Auf ein Neues: Christoph Knasmüllner gelangen in der vergangenen Saison zwölf Liga-Tore für Rapid

© DIENER / Philipp Schalber/DIENER / Philipp Schalber

Sport Fußball
06/11/2021

Rapid kann weiter auf Spielmacher Christoph Knasmüllner bauen

Der 29-Jährige wird seinen Vertrag verlängern. Angebote für Verkäufe gibt es genug, aber Sportdirektor Barisic feilscht noch.

von Alexander Huber

Beim Trainingsstart im Jänner war das Schreckensszenario realistisch. „Es kann passieren, dass alle Spieler mit auslaufenden Verträgen ablösefrei gehen“, befürchtete Zoran Barisic.

Vor dem Sommer-Trainingsstart am Montag hat der Rapid-Sportdirektor einen Erfolg zu vermelden. „Ich bin sehr zuversichtlich, dass Christoph Knasmüllner bleibt und gehe davon aus, dass wir seinen Vertrag bald verlängern können“, sagt Barisic zum KURIER.

Der Spielmacher hält nach drei Saisonen bei der starken Bilanz von je 30 Toren und Assists für Rapid. Neben dem Verständnis des 29-Jährigen für Corona-Einsparungen kommt Rapid sicher entgegen, dass Knasmüllner mittlerweile in Wien eine Familie gegründet hat.

Nicht mehr zu den Leistungstests erscheinen wird so wie Dejan Ljubicic, Mateo Barac und Mario Sonnleitner (der 34-Jährige soll nach dem Karriere-Ausklang zurückkehren) auch Marcel Ritzmaier. Bei Ersatztormann Paul Gartler ist wie 2020 eine verspätete Verlängerung denkbar.

Transfer-Poker

Während Barisic beim Gehaltsbudget kräftig einspart, versucht er, am Transfermarkt möglichst viel rauszuholen: „Es gibt für einige unserer Spieler konkrete Angebote.
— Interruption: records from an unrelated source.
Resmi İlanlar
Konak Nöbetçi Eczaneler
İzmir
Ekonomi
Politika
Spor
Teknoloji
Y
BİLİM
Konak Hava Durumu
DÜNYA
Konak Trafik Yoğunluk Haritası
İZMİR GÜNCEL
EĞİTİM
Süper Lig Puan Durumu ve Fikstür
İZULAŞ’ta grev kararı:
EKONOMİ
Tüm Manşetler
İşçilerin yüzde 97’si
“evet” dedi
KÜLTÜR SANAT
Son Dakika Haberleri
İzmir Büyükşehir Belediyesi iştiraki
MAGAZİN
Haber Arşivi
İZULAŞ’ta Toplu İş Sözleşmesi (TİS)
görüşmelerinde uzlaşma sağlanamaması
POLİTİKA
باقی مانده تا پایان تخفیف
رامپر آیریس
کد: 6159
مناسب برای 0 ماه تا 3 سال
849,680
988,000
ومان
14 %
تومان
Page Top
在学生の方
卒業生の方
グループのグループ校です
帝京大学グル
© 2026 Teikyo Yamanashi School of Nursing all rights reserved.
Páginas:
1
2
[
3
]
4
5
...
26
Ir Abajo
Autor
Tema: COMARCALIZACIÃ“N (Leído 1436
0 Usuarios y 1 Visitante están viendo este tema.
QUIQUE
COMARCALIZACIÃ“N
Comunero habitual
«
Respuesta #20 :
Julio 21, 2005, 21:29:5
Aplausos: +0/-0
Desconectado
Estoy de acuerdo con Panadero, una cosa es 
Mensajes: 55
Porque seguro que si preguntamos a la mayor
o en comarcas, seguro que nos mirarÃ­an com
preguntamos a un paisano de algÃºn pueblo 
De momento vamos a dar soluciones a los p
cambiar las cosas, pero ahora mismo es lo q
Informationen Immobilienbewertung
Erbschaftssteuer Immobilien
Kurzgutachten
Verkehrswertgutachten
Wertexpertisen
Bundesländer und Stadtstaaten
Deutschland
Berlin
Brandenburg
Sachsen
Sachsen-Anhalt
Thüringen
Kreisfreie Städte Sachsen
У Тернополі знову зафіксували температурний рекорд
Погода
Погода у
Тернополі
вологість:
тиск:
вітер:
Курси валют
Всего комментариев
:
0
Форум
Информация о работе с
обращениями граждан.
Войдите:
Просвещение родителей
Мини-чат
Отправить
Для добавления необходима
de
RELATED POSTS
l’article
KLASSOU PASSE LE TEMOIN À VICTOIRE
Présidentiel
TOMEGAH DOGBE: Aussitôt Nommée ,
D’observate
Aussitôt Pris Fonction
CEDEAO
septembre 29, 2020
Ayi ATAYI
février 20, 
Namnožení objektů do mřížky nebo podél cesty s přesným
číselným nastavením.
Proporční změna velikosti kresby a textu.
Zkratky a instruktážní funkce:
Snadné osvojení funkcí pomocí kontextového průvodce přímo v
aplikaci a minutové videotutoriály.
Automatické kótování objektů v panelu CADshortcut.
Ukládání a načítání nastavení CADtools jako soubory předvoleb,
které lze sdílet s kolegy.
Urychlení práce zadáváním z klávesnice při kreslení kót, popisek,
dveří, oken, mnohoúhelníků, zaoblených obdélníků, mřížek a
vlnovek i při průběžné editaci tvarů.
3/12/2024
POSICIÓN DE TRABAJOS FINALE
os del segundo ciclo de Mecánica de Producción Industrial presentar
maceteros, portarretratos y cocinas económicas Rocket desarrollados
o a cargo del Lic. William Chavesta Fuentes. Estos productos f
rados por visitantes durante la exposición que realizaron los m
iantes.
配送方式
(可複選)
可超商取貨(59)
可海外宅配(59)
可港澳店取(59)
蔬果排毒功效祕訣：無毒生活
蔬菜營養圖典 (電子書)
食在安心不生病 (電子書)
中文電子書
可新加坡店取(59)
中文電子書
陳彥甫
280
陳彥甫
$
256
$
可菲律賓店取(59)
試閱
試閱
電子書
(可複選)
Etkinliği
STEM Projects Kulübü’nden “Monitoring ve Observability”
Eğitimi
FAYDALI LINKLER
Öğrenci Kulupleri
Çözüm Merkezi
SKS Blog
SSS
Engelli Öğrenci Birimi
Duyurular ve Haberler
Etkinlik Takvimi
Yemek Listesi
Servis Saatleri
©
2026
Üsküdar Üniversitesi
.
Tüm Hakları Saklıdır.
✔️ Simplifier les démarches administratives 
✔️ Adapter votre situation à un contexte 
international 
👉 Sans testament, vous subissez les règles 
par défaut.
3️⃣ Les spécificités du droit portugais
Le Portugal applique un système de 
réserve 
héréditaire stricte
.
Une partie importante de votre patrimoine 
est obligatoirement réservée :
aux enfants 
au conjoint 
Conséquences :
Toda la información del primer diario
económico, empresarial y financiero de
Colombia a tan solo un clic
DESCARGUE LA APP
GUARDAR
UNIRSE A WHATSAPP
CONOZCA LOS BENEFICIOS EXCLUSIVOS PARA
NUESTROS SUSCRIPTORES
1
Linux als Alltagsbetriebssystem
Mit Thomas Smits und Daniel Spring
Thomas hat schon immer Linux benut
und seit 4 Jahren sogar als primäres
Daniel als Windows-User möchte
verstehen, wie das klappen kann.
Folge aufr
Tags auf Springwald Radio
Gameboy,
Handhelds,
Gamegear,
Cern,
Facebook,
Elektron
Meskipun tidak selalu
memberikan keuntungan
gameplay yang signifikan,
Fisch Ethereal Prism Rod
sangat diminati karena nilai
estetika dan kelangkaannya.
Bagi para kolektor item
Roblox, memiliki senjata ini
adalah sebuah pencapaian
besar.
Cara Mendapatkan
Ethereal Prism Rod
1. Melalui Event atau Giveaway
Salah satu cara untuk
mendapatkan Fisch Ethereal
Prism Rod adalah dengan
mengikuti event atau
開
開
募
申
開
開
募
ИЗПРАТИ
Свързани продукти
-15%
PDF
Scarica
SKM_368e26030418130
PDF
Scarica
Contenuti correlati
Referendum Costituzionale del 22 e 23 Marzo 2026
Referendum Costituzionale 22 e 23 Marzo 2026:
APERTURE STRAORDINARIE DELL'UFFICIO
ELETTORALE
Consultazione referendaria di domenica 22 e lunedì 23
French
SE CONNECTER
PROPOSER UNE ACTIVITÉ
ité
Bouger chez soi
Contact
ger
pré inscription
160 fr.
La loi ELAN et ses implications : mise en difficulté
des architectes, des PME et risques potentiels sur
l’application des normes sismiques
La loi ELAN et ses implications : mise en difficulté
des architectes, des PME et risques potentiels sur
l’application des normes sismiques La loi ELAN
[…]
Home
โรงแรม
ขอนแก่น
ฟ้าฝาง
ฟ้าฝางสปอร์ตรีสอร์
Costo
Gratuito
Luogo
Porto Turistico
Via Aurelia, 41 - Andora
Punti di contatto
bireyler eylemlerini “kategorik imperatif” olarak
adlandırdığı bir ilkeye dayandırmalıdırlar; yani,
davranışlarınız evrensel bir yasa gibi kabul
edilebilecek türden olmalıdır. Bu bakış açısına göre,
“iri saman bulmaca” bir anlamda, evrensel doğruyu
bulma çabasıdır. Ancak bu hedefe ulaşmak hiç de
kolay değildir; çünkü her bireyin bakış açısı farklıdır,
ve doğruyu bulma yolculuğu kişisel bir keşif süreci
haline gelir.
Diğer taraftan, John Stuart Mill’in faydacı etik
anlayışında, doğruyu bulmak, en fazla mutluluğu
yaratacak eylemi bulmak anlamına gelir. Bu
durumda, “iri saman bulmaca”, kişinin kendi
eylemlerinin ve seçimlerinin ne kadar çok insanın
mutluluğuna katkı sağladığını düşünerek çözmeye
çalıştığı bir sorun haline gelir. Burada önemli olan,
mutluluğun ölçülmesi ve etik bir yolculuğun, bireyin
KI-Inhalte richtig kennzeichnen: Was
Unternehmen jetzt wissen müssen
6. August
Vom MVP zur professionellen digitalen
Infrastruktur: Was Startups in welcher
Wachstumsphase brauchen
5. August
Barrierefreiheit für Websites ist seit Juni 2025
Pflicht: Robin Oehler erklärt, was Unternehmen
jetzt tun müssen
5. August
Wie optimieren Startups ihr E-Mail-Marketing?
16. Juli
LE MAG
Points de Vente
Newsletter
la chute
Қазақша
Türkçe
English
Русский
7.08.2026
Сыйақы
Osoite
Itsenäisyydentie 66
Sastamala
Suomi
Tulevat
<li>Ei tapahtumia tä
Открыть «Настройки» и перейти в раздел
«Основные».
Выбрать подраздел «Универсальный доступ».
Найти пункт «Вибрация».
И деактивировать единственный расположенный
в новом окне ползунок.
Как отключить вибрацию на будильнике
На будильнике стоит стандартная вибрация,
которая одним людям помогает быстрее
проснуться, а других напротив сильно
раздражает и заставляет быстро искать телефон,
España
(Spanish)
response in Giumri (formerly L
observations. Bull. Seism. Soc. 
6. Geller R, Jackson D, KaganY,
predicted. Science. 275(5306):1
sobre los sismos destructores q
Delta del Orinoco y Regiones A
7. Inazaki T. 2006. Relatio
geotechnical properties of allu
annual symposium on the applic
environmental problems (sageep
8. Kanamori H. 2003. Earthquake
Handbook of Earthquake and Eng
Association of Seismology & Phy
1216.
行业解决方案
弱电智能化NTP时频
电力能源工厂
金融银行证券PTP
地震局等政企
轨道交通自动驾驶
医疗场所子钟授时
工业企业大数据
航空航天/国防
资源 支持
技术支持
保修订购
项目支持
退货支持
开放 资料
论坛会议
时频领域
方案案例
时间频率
Aber bei keinem haben wir bisher einem Verkauf zugestimmt. Trotz Corona muss für starke Rapidler schon auch der Preis passen.“

Zu den am intensivsten umworbenen Spielern zählen Max Ullmann, Ercan Kara und natürlich Yusuf Demir. Englische Medien berichteten zuletzt, dass Zweitligist Luton für Kara 2,3 Millionen Euro geboten habe.

Fußball, SK Rapid Wien - LASK

Nach dem letztjährigen Transfer-Theater kommt für Barisic „überraschend, dass es um Taxi Fountas komplett ruhig ist. Da ist bislang gar nichts reingekommen.“

Für Ullmann, der in zwei Jahren nur ein Spiel verpasste, werden wie vom KURIER berichtet zwei Nachfolger gesucht.

Einer davon soll U-21-Teamspieler Jonas Auer sein. „Eine spannende Aktie, mehr sag’ ich nicht“, meint Barisic zum Tschechien-Legionär.

Verkauf vor Einkauf

Der Sportchef muss nach den ablösefreien Zugängen (Wimmer, Grüll und Robert Ljubicic) auf das richtige Transfer-Timing achten, denn „für Zugänge mit Ablöse gilt als Grundvoraussetzung: zuerst verkaufen, dann kaufen. Für finanzielle Abenteuer bin ich bekanntlich nicht zu haben.“

Dibons Comeback

Vom ersten Vorbereitungstag an voll eingeplant wird der wieder fitte Non-Playing-Captain Christopher Dibon. Philipp Schobesberger und Dalibor Velimirovic (nach einem kleinen Eingriff am Meniskus) sind noch am Weg zurück.

Von den Rapid-II-Spielern mit Potenzial für mehr sieht es bei Rechtsverteidiger Lukas Sulzbacher und Spielmacher Nicolas Wunsch gut aus mit der erwünschten Vertragsverlängerung.